Copy out each line in the data below that contains the word "series".

── Data provided

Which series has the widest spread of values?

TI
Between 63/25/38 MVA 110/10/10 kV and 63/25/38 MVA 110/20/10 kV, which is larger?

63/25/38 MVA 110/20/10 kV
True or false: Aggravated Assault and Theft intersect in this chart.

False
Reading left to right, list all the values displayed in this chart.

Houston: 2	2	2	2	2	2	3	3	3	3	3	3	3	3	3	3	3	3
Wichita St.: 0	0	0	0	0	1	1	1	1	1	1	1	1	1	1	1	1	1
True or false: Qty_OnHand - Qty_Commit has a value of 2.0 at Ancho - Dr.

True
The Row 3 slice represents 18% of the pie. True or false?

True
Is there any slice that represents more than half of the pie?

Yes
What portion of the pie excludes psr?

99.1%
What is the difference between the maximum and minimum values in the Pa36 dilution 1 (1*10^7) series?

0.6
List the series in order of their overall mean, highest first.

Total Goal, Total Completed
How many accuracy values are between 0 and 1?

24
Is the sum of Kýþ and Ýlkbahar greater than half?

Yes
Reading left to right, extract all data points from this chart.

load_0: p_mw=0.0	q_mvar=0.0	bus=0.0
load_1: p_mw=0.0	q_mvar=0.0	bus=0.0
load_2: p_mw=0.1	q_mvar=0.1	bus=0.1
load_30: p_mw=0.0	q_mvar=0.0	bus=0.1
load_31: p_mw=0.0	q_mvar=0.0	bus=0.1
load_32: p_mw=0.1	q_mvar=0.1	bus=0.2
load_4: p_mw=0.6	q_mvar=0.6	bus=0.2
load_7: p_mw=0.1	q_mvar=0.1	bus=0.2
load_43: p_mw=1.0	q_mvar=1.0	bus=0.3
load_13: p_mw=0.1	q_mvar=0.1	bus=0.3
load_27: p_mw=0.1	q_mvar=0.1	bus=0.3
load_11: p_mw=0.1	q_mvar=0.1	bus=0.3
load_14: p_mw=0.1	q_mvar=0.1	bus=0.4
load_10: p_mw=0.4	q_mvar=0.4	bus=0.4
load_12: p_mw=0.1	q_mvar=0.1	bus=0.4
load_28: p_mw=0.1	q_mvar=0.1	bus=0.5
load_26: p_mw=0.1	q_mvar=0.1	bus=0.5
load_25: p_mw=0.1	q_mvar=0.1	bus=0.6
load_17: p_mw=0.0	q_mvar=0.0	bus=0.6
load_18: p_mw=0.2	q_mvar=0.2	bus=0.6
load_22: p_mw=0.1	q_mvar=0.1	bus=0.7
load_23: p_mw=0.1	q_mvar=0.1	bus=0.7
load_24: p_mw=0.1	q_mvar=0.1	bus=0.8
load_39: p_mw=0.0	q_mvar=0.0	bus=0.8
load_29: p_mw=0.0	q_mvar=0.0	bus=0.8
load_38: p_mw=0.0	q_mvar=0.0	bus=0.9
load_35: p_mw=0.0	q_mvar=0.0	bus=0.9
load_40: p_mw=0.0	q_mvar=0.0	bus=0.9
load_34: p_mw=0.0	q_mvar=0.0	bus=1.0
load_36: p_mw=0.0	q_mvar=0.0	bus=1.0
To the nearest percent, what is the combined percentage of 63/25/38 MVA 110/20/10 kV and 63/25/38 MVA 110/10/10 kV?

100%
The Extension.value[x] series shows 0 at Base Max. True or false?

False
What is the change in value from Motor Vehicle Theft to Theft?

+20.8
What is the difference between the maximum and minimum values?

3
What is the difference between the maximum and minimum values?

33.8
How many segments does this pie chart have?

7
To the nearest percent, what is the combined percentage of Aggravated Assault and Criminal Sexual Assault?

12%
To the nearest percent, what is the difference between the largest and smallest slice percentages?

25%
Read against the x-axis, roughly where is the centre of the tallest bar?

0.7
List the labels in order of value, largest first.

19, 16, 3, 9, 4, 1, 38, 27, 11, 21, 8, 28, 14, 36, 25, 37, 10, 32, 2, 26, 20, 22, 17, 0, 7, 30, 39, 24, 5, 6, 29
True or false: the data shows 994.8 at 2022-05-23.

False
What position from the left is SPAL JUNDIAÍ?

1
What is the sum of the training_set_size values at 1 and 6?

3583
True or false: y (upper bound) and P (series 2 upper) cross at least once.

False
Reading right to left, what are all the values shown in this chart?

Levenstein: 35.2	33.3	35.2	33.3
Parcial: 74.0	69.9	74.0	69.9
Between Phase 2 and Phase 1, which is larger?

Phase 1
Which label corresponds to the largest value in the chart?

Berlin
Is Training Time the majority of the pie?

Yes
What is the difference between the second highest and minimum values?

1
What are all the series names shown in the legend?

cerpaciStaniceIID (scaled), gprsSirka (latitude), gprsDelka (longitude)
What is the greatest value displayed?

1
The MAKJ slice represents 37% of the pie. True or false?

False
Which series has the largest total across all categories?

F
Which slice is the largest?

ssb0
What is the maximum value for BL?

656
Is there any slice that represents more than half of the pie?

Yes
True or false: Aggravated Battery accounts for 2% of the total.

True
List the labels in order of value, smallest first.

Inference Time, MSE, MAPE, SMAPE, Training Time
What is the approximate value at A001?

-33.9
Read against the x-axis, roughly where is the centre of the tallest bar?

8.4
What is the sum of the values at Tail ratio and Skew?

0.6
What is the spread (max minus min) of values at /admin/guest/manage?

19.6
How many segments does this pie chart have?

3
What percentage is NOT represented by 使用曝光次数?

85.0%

────

§ Exercise answer:
Which series has the widest spread of values?
What is the difference between the maximum and minimum values in the Pa36 dilution 1 (1*10^7) series?
List the series in order of their overall mean, highest first.
The Extension.value[x] series shows 0 at Base Max. True or false?
True or false: y (upper bound) and P (series 2 upper) cross at least once.
What are all the series names shown in the legend?
Which series has the largest total across all categories?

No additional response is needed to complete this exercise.